L’évidence s’impose, il devient plus que jamais impératif de remettre les banlieues, avec leurs grands ensembles plus ou moins enclavés, au centre. Non pas au centre physique (géographique) des agglomérations – elles sont bien où elles sont, sur ces lisières fertiles en initiatives et innovations – mais au centre de l’agenda et de l’action publique ainsi que des communications (transports et réseaux).

Après avoir visionné « Les Misérables », le film de Ladj Ly, lauréat des César, Le président de la République s’était dit, selon le Journal du dimanche du 17 novembre 2019, si « bouleversé par sa justesse » qu’il se promettait de « demander au gouvernement de se dépêcher de trouver des idées et d’agir pour améliorer les conditions de vie dans les quartiers ». Comme si, oubliant l’esprit et les orientations de son discours du 23 mai 2018 à l’Elysée sur les banlieues, il découvrait le problème. Un problème depuis lors passé à l’arrière plan de l’actualité, mais qui, à la faveur de la pandémie, pourrait bien ressurgir sur le devant de la scène tant il demeure explosif.
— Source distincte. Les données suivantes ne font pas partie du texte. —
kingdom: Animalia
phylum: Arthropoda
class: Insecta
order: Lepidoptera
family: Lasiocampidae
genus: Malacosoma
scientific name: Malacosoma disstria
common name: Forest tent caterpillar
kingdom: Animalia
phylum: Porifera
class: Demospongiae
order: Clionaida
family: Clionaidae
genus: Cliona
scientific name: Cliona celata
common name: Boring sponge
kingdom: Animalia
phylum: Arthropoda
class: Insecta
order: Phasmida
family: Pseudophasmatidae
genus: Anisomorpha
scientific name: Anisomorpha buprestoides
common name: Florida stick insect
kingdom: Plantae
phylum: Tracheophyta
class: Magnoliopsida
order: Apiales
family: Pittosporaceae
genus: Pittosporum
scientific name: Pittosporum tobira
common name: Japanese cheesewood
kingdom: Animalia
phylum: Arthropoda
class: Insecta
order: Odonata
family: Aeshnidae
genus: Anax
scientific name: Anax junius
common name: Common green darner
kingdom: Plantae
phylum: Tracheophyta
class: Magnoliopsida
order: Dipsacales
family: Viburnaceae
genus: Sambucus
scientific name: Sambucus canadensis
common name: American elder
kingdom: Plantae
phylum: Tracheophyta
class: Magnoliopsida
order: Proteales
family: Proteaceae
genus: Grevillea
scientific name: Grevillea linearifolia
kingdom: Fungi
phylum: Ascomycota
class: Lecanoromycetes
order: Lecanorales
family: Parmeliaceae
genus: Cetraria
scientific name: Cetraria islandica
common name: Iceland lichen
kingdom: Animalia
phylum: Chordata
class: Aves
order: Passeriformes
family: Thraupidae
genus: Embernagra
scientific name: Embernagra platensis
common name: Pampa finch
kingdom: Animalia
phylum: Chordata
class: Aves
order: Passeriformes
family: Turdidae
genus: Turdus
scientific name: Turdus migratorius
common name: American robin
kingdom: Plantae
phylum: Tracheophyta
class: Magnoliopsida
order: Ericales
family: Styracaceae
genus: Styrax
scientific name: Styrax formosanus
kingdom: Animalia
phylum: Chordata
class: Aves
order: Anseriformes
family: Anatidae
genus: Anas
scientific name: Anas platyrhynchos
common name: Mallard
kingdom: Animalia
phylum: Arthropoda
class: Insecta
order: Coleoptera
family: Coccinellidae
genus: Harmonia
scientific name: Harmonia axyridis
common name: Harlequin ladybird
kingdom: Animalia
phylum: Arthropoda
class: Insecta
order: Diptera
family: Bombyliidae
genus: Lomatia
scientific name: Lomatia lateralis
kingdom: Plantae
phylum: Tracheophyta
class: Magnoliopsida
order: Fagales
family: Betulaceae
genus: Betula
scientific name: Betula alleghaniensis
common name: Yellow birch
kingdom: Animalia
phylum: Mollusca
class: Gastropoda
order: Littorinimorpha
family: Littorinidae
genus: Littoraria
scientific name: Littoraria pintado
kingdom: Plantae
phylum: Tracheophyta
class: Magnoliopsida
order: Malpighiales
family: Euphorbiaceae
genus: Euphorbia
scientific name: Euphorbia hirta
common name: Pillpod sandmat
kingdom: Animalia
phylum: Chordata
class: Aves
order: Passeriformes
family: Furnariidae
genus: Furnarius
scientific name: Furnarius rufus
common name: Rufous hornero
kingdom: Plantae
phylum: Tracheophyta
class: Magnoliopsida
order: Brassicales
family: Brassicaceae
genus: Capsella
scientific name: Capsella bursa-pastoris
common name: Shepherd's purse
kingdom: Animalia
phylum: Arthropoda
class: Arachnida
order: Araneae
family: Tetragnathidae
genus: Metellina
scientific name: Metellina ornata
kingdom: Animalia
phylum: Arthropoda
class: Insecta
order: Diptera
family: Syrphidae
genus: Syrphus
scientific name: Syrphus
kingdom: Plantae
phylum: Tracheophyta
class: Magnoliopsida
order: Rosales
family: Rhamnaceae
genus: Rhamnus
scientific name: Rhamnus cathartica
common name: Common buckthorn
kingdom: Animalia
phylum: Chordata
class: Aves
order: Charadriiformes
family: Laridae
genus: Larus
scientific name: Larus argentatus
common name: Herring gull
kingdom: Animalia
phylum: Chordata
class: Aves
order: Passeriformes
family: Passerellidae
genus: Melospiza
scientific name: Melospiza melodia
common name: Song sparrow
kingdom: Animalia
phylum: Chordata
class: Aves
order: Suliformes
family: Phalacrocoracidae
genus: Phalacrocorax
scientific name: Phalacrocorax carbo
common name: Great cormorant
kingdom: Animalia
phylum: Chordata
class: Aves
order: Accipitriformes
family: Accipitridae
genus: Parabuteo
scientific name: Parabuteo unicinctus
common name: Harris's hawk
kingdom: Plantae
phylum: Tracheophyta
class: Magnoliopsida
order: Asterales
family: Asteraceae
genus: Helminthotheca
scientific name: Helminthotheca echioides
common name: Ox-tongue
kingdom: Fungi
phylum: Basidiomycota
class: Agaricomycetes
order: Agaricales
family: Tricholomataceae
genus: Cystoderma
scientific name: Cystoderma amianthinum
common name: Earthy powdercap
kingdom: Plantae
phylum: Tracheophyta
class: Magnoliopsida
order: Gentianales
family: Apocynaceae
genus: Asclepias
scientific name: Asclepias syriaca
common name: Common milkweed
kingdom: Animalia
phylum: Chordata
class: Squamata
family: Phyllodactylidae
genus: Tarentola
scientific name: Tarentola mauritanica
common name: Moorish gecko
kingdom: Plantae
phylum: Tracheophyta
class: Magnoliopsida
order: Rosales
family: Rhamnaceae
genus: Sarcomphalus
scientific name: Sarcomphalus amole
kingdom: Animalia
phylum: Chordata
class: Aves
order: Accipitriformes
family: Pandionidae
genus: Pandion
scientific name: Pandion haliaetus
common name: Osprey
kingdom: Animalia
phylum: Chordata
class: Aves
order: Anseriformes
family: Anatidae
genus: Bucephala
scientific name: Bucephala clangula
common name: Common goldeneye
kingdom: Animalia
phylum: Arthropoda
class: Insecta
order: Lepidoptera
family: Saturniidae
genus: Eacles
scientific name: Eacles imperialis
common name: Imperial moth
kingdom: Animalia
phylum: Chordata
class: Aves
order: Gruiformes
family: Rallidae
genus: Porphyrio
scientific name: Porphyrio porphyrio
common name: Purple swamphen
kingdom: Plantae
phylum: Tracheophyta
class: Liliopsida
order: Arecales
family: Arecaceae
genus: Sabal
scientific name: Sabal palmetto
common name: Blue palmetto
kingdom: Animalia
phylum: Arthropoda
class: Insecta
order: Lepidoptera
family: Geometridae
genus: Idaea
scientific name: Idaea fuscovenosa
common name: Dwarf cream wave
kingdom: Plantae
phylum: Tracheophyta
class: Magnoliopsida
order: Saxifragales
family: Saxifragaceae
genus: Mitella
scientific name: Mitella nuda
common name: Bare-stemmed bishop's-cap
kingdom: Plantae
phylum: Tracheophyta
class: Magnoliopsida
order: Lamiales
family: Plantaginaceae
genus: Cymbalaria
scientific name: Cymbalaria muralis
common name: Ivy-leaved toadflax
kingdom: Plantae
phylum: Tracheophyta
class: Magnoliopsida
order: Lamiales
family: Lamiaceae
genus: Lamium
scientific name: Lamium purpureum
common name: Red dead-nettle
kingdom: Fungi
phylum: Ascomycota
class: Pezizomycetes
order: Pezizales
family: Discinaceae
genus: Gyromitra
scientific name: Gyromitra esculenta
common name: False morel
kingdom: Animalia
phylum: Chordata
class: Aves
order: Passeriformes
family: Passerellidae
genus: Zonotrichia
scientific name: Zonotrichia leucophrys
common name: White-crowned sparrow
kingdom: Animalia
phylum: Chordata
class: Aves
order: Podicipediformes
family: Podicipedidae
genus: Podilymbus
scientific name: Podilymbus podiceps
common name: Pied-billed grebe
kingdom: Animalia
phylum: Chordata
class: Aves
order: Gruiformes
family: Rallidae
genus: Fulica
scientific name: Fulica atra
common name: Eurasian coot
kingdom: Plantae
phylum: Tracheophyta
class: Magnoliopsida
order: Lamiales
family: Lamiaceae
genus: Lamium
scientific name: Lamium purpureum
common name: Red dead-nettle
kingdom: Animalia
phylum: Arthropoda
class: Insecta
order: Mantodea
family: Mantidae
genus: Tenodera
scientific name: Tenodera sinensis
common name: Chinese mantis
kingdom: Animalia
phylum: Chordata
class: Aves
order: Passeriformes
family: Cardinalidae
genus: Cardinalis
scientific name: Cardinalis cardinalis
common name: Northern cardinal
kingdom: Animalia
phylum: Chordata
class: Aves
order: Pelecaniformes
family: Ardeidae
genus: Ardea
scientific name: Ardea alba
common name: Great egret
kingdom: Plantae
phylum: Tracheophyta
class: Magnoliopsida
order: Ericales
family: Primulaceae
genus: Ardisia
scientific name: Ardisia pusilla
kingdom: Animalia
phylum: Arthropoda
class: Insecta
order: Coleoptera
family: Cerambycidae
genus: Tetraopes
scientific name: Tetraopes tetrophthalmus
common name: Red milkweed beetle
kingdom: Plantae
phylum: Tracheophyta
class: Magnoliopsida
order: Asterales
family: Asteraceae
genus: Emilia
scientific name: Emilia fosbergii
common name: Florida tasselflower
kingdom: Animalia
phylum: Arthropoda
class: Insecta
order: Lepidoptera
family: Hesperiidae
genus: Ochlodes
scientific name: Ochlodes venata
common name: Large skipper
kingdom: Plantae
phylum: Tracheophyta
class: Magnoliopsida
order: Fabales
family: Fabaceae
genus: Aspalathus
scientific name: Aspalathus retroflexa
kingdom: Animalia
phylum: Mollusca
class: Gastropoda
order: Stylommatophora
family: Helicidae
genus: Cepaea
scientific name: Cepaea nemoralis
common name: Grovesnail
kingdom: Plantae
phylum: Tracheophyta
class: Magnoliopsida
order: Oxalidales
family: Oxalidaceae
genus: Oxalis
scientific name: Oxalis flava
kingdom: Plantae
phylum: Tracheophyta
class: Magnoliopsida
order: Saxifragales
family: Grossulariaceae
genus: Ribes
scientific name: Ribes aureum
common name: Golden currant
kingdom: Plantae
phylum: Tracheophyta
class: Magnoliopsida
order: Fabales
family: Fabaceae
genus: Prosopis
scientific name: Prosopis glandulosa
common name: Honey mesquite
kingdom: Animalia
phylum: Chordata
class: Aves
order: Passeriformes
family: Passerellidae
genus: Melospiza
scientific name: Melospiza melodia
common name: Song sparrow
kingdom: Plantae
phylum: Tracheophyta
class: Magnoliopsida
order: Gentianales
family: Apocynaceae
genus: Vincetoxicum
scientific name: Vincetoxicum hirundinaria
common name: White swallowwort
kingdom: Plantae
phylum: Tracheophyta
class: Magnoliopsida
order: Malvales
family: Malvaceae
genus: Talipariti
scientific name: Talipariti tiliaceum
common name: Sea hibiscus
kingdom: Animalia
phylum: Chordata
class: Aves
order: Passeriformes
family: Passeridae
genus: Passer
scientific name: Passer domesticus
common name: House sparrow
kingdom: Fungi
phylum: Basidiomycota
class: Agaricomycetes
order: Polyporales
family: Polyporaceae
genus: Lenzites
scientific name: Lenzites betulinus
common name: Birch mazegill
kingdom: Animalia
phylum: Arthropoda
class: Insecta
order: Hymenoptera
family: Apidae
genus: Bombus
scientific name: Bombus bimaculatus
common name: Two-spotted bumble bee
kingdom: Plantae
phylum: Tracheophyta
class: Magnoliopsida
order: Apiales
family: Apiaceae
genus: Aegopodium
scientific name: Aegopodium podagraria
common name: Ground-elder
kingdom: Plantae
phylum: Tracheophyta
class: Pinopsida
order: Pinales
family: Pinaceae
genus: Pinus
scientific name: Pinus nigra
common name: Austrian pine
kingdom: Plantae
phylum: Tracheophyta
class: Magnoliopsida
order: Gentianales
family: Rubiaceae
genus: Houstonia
D’où l’urgence d’accélérer la mise en œuvre des orientations définies par le président et pour le gouvernement de s’en donner les moyens, sachant que les fractures, bien loin de nous protéger en nous isolant, au contraire nous exposent. C’est tout le paradoxe d’un confinement social que le Covid-19 vient aujourd’hui déborder, cordon sanitaire en trompe l’œil.

Remettre, après le passage du tsunami, les banlieues au centre, comme dit ci-dessus, devrait donc constituer la prochaine « révolution copernicienne » de la politique urbaine, priorité d’entre les nombreuses priorités qui se poseront dans un avenir proche – du moins espérons-le –, et exigeront un cadre de pensée, ou logiciel, renouvelé. Encore faut-il, présentement, ne pas relâcher la vigilance générale si l’on ne veut pas être submergé par la vague, dont on nous prévient d’avance qu’elle pourrait rebondir.